Sunday, 15 October 2017

more weeding

I woke up feeling as though I definitely might be developing a cold, or resuming the cold that had just been going away when my father's health took a dramatic turn for the worse. Aching, snivelling, sore throated, sticky, smelly, and generally not very nice to know.  But after a shower I thought I might as well put on my gardening clothes and see how I felt once I'd had some breakfast, before abandoning myself to a day spent sniffing on the sofa, and once I'd had some breakfast I felt better than I had when I got up, and the sun was shining and it was forecast to be unseasonably warm, so I tottered out.  Not up the scaffolding to resume battle with the hedge, but up the the meadow to continue with the weeding.  Falling off the Henchman seemed like a bad idea, but crawling about it would be easy enough to lie down if I suddenly felt worse.

In fact, fresh air and sunshine and messing about with plants had the opposite effect, as it usually does.  I dibbled up copious quantities of goose grass seedlings and hairy bittercress, cut off the flowering stems of nettles (please let them not have shed their seeds yet) and bagged them up to take to the dump, and tugged and chopped at the odd brambles that had sprouted again from the bits of root I failed to dig out last time round.  Into the newly cleared space I planted white violets and some of the young hellebores that have been growing on in the cold frame.
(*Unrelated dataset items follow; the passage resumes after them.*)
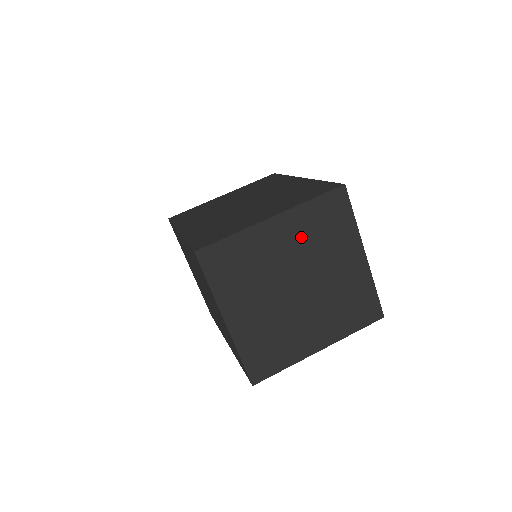
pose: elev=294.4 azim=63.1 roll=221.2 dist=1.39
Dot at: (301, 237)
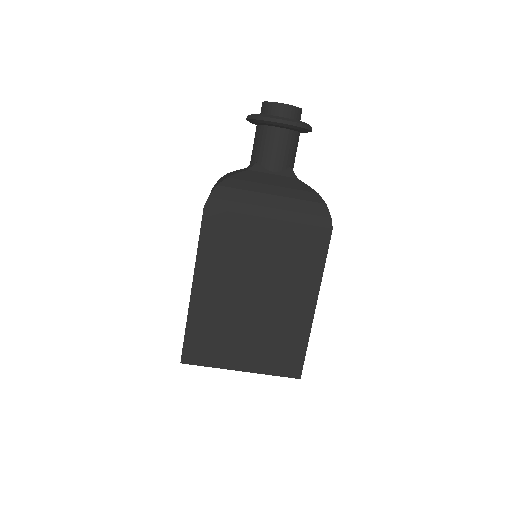
Dot at: occluded
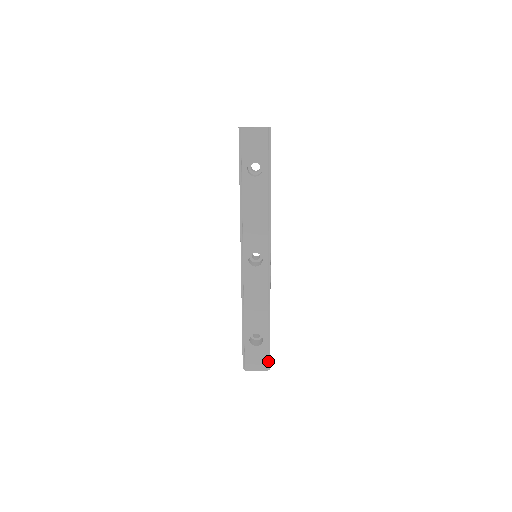
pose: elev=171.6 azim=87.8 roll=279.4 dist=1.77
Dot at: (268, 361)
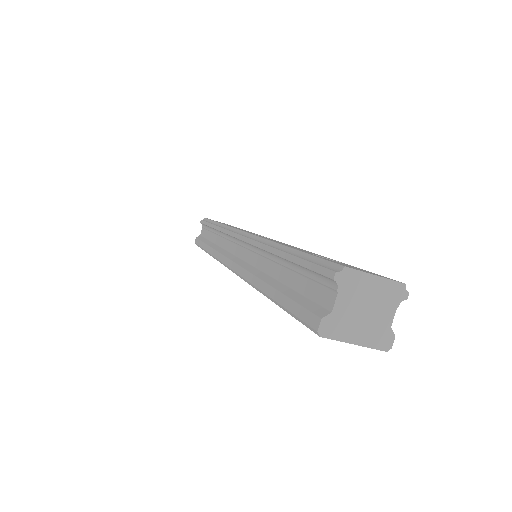
Dot at: occluded
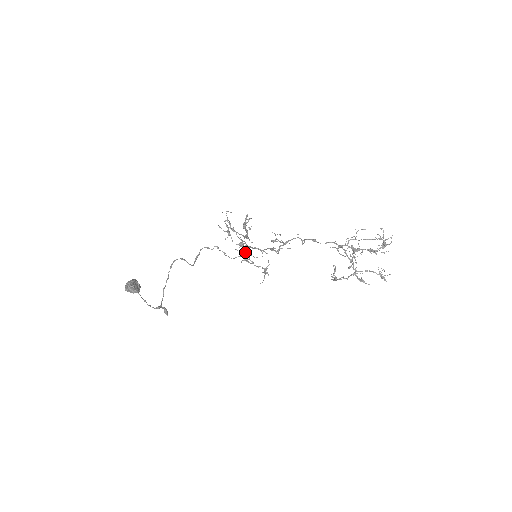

I didn't have the heart to disturb the primroses, which have sprung back into life with the autumn weather and looked so fine and leafy it seemed a shame to dig them up.  Instead I went and lifted some of the plants that had seeded themselves into the bottom lawn in the back garden.  In contrast to the lush specimens in the meadow, they were still in their shrivelled summer state.  By the time the birches, the Zelkova and the wild cherry at the bottom of the garden have drunk their fill it doesn't leave a lot for shallow rooted plants like primroses at this time of year.  By spring I daresay they'll have staged a miraculous recovery.

Back in the meadow alongside the wood the soil got appreciably drier close to the base of a birch that seeded itself near the wildlife pond, and which we left since it was making rather a nice job of softening the transition from wood to garden.  It seemed a waste to plant any of the hellebores too close to it, and so I still have an arc of bare soil to fill and no plants to hand to go in it.  Epimedium  x perralchium 'Frohnleichten' sprang to mind, evergreen and drought tolerant.  All epimediums are not equally forgiving of dry shade, but that one is supposed to be bullet proof.  The Chatto gardens have them in stock according to their website.  Click and collect at the Chatto gardens is very tempting.  I still have a box of three geraniums and two orange flowered poppies sitting by the front door waiting to be planted out since the last time I let my fingers do the walking.